Vemuri P, Wiste H J, Weigand S D, Shaw L M, Trojanowski J Q, Weiner M W, Knopman D S, Petersen R C, Jack C R
Aging and Dementia Imaging Research Laboratory, Department of Radiology, Mayo Clinic and Foundation, Rochester, MN 55905, USA.
Neurology. 2009 Jul 28;73(4):287-93. doi: 10.1212/WNL.0b013e3181af79e5.
To assess the correlations of both MRI and CSF biomarkers with clinical diagnosis and with cognitive performance in cognitively normal (CN) subjects and patients with amnestic mild cognitive impairment (aMCI) and Alzheimer disease (AD).
This is a cross-sectional study with data from the Alzheimer's Disease Neuroimaging Initiative, which consists of CN subjects, subjects with aMCI, and subjects with AD with both CSF and MRI. Baseline CSF (t-tau, Abeta(1-42), and p-tau(181P)) and MRI scans were obtained in 399 subjects (109 CN, 192 aMCI, 98 AD).

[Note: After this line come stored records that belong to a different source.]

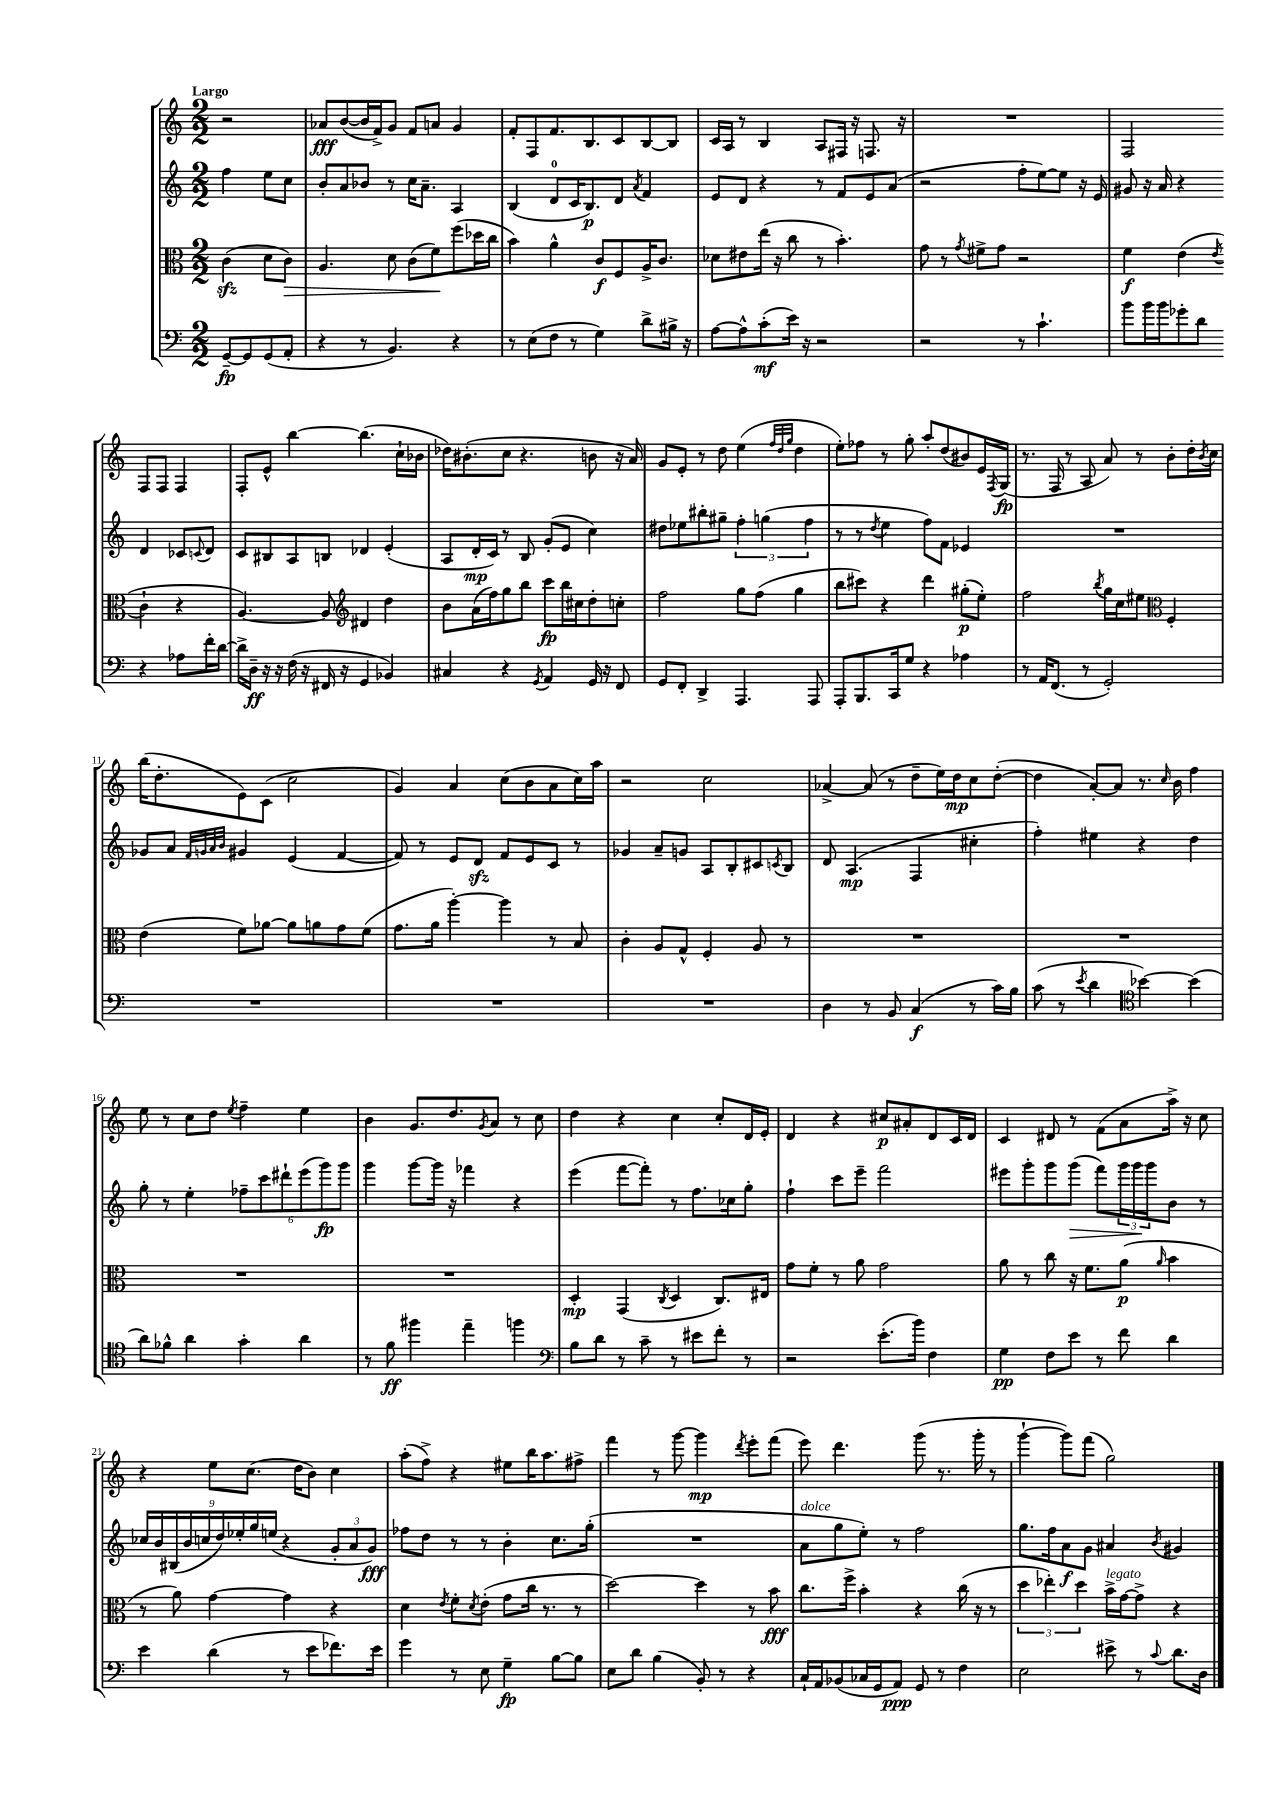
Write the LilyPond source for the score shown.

<<
\new StaffGroup <<
\new Staff = "s0" {
    \clef treble \key c \major \numericTimeSignature \time 2/2 \partial 2 \tempo "Largo"
    r2 |
    aes'8\fff b'8~( b'16 f'16->) g'8 f'8 a'8 g'4 |
    f'8-. f8 f'8. b8. c'8 b8~ b8 |
    c'16 a16 r8 b4 a8 fis16 r16 f8. r16 |
    R1 |
    f2 f8 f8 f4 |
    f8-. e'8-^ b''4~ b''4.( c''16-! bes'16 |
    des''16) bis'8.-.( c''8 r4. b'8 r16 a'16) |
    g'8 e'8-. r8 d''8 e''4( \grace { f''32 d''32 g''32 } d''4 |
    e''8-.) fes''8 r8 g''8-. a''8-. d''8( bis'8) e'16 \acciaccatura { f8 } g16\fp( |
    r8. f16 r8 a8 a'8) r8 b'8-. d''16-. \acciaccatura { b'8 } c''16 |
    b''16( d''8.-. e'8) c'8( c''2 |
    g'4) a'4 c''8( b'8 a'8 c''16) a''16 |
    r2 c''2 |
    aes'4~-> aes'8( r8 d''8-- e''16) d''16\mp c''8 d''8~-.( |
    d''4 a'8~-.) a'8 r8. \grace { c''16 } b'16 f''4 |
    e''8 r8 c''8 d''8 \acciaccatura { e''8 } f''4-- e''4 |
    b'4 g'8. d''8. \acciaccatura { g'8 } a'8 r8 c''8 |
    d''4 r4 c''4 c''8-. d'16 e'16-. |
    d'4 r4 cis''8\p ais'8-. d'8 c'16 d'16 |
    c'4 dis'8 r8 f'8( a'8 a''16->) r16 c''8 |
    r4 e''8 c''8.( d''16 b'8) c''4 |
    a''8-.( f''8->) r4 eis''8 b''16 a''8. fis''8-> |
    f'''4 r8 g'''8~ g'''4\mp \acciaccatura { d'''8 } e'''8-. f'''8( |
    e'''8) d'''4. g'''8( r8. g'''16-. r8 |
    g'''4~-! g'''8) f'''8( g''2) \bar "|." |
}
\new Staff = "s1" {
    \clef treble \key c \major \numericTimeSignature \time 2/2 \partial 2
    f''4 e''8 c''8 |
    b'8-. a'8 bes'8 r8 c''16 a'8.-- a4 |
    b4( d'8-0 c'16 b8.\p) d'8 \acciaccatura { a'8 } f'4 |
    e'8 d'8 r4 r8 f'8 e'8 a'8( |
    r2 f''8-. e''8~) e''8 r16 e'16 |
    gis'8 r16 a'16 r4 d'4 ces'8 \appoggiatura { c'8 } d'8 |
    c'8 bis8 a8 b8 des'4 e'4-.( |
    a8 d'16-.\mp c'16) r8 b8 g'8-.( e'8 c''4) |
    dis''8 ees''8 bis''8-. gis''8-- \tuplet 3/2 { f''4-. g''4( f''4 } |
    r8 r8 \acciaccatura { d''8 } e''4 f''8) f'8 ees'4 |
    R1 |
    ges'8 a'8 \grace { f'32 g'32 a'32 b'32 } gis'4 e'4( f'4~ |
    f'8) r8 e'8 d'8\sfz f'8 e'8 c'8 r8 |
    ges'4 a'8-- g'8 a8 b8-. cis'8 \acciaccatura { c'8 } b8 |
    d'8 a4.\mp( f4 cis''4-. |
    f''4-.) eis''4 r4 d''4 |
    g''8-. r8 e''4-. \tuplet 6/4 { fes''8-- c'''8 dis'''8-! e'''8( g'''8\fp) g'''8 } |
    g'''4 g'''8~ g'''16 r16 fes'''4 r4 |
    e'''4( f'''8~ f'''8-.) r8 f''8. ces''16 g''8-. |
    f''4-! c'''8 e'''8-- f'''2 |
    eis'''8 g'''8-. g'''8 g'''8\>( f'''8) \tuplet 3/2 { g'''16 g'''16\! g'''16 } b'8 r8 |
    \tuplet 9/8 { ces''16 b'16 bis16( b'16 c''16 d''16) ees''16-. g''16 e''16( } r4 \tuplet 3/2 { g'8-. a'8 g'8\fff) } |
    fes''8 d''8 r8 r8 b'4-. c''8. g''16-.( |
    R1 |
    a'8^\markup { \italic "dolce" } g''8 e''8-.) r8 f''2 |
    g''8. f''16 a'8\f g'8 ais'4 \acciaccatura { b'8 } gis'4 \bar "|." |
}
\new Staff = "s2" {
    \clef alto \key c \major \numericTimeSignature \time 2/2 \partial 2
    c'4\sfz( d'8 c'8\>) |
    a4. d'8 c'8( f'8\!) f''8( des''16 c''16 |
    b'4) a'4-^ c'8\f f8 a16-> c'8. |
    des'8 eis'8 e''16( r16 c''8 r8 b'4.-.) |
    g'8 r8 \acciaccatura { g'8 } fis'8-> g'8 r2 |
    f'4\f e'4( \acciaccatura { e'8 } c'4-! r4 |
    a4.~) a8 \clef treble dis'4 d''4 |
    b'8 a'16( f''16) g''8 b''8 c'''8\fp b''16 cis''16 d''8-. c''8-. |
    f''2 g''8 f''8( g''4 |
    b''8 cis'''8) r4 d'''4 gis''8-.\p( e''8-.) |
    f''2 \acciaccatura { b''8 } g''16 c''16 eis''8 \clef alto f4-. |
    e'4( f'8) aes'8~ aes'8 a'8 g'8 f'8( |
    g'8. a'16 a''4~-.) a''4 r8 b8 |
    c'4-. a8 g8-^ f4-. a8 r8 |
    R1 |
    R1 |
    R1 |
    R1 |
    d4-.\mp g,4( \acciaccatura { c8 } d4 c8.) eis16 |
    g'8 f'8-. r8 a'8 g'2 |
    a'8 r8 c''8 r16 f'8. a'8\p( \grace { a'16 } b'4 |
    r8 a'8) g'4~ g'4 r4 |
    d'4 \acciaccatura { e'8 } f'8-. \acciaccatura { d'8 } e'8-.( g'8 c''16 r8. r8 |
    d''2~) d''4 r8 b'8\fff |
    c''8. f''16-> b'4-. r4 c''16( r16 r8 |
    \tuplet 3/2 { d''4 ees''4-.) d''4 } b'16->^\markup { \italic "legato" } g'16~ g'8-> r4 \bar "|." |
}
\new Staff = "s3" {
    \clef bass \key c \major \numericTimeSignature \time 2/2 \partial 2
    g,8~--\fp g,8 g,8( a,8-. |
    r4 r8 b,4.) r4 |
    r8 e8( f8 r8 g4) d'8-> bis16-> r16 |
    a8~ a8-^ c'8-.\mf( e'16) r16 r2 |
    r2 r8 c'4.-! |
    b'8 b'16 b'16 ges'8-. d'8 r4 aes8 f'16-. d'16~ |
    d'16-> d16--\ff r16 r16 f16( r16 fis,16 r16 g,4 bes,4) |
    cis4 r4 \acciaccatura { g,8 } a,4 g,16 r16 f,8 |
    g,8 f,8-. d,4-> a,,4. a,,8 |
    a,,8-. b,,8. c,16 g8 r4 aes4 |
    r8 a,16 f,8.( r8 g,2-.) |
    R1 |
    R1 |
    R1 |
    d4 r8 b,8 c4\f( r8 c'16) b16 |
    c'8( r8 \acciaccatura { e'8 } d'4 \clef tenor bes'4~) bes'4( |
    a'8) fes'8-^ a'4 g'4-. a'4 |
    r8 f'8\ff fis''4 e''4-- f''4 |
    \clef bass b8 d'8 r8 c'8-- r8 eis'8 f'8-. r8 |
    r2 e'8.-.( b'16) f4 |
    g4\pp f8 e'8 r8 f'8 d'4 |
    e'4 d'4( r8 e'8 fes'8.) e'16 |
    g'4 r8 e8 g4--\fp b8~ b8 |
    e8 d'8 b4( b,8-.) r8 r4 |
    c16-! a,16 bes,8( ces16 g,16 a,8\ppp) g,8 r8 f4 |
    e2 eis'8-> r8 \appoggiatura { c'8 } d'8. d16 \bar "|." |
}
>>
>>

Structural Abnormality Index (STAND) scores, which reflect the degree of AD-like anatomic features on MRI, were computed for each subject.
We found no significant correlation between CSF biomarkers and cognitive scores in any of the 3 clinical groups individually. Conversely, STAND scores correlated with both Clinical Dementia Rating-sum of boxes and Mini-Mental State Examination in aMCI and AD (p < or = 0.01). While STAND and all CSF biomarkers were predictors of clinical group membership (CN, aMCI, or AD) univariately (p < 0.001), STAND was more predictive than CSF both univariately and in combined models.
CSF and MRI biomarkers independently contribute to intergroup diagnostic discrimination and the combination of CSF and MRI provides better prediction than either source of data alone. However, MRI provides greater power to effect cross-sectional groupwise discrimination and better correlation with general cognition and functional status cross-sectionally. We therefore conclude that although MRI and CSF provide complementary information, MRI reflects clinically defined disease stage better than the CSF biomarkers tested.
评估磁共振成像(MRI)和脑脊液生物标志物与认知正常(CN)受试者、遗忘型轻度认知障碍(aMCI)患者及阿尔茨海默病(AD)患者的临床诊断及认知表现之间的相关性。
这是一项横断面研究,数据来自阿尔茨海默病神经影像学倡议组织,研究对象包括认知正常受试者、aMCI受试者以及同时进行了脑脊液和MRI检查的AD受试者。对399名受试者(109名认知正常者、192名aMCI患者、98名AD患者)进行了基线脑脊液(总tau蛋白、β淀粉样蛋白1-42、磷酸化tau蛋白181P)检测及MRI扫描。计算了反映MRI上AD样解剖特征程度的结构异常指数(STAND)得分。
我们发现,在任何一个临床组中,脑脊液生物标志物与认知得分之间均无显著相关性。相反,在aMCI和AD组中,STAND得分与临床痴呆评定量表-方框总和及简易精神状态检查均相关(p≤0.01)。虽然STAND和所有脑脊液生物标志物单变量分析时均为临床分组(认知正常、aMCI或AD)的预测指标(p<0.001),但无论是单变量分析还是在联合模型中,STAND的预测能力均优于脑脊液生物标志物。
脑脊液和MRI生物标志物独立地有助于组间诊断鉴别,脑脊液和MRI联合使用比单独任何一种数据来源提供更好的预测效果。然而,MRI在进行横断面组间鉴别方面具有更强的能力,并且与横断面的总体认知和功能状态具有更好的相关性。因此,我们得出结论,虽然MRI和脑脊液提供互补信息,但MRI比所检测的脑脊液生物标志物能更好地反映临床定义的疾病阶段。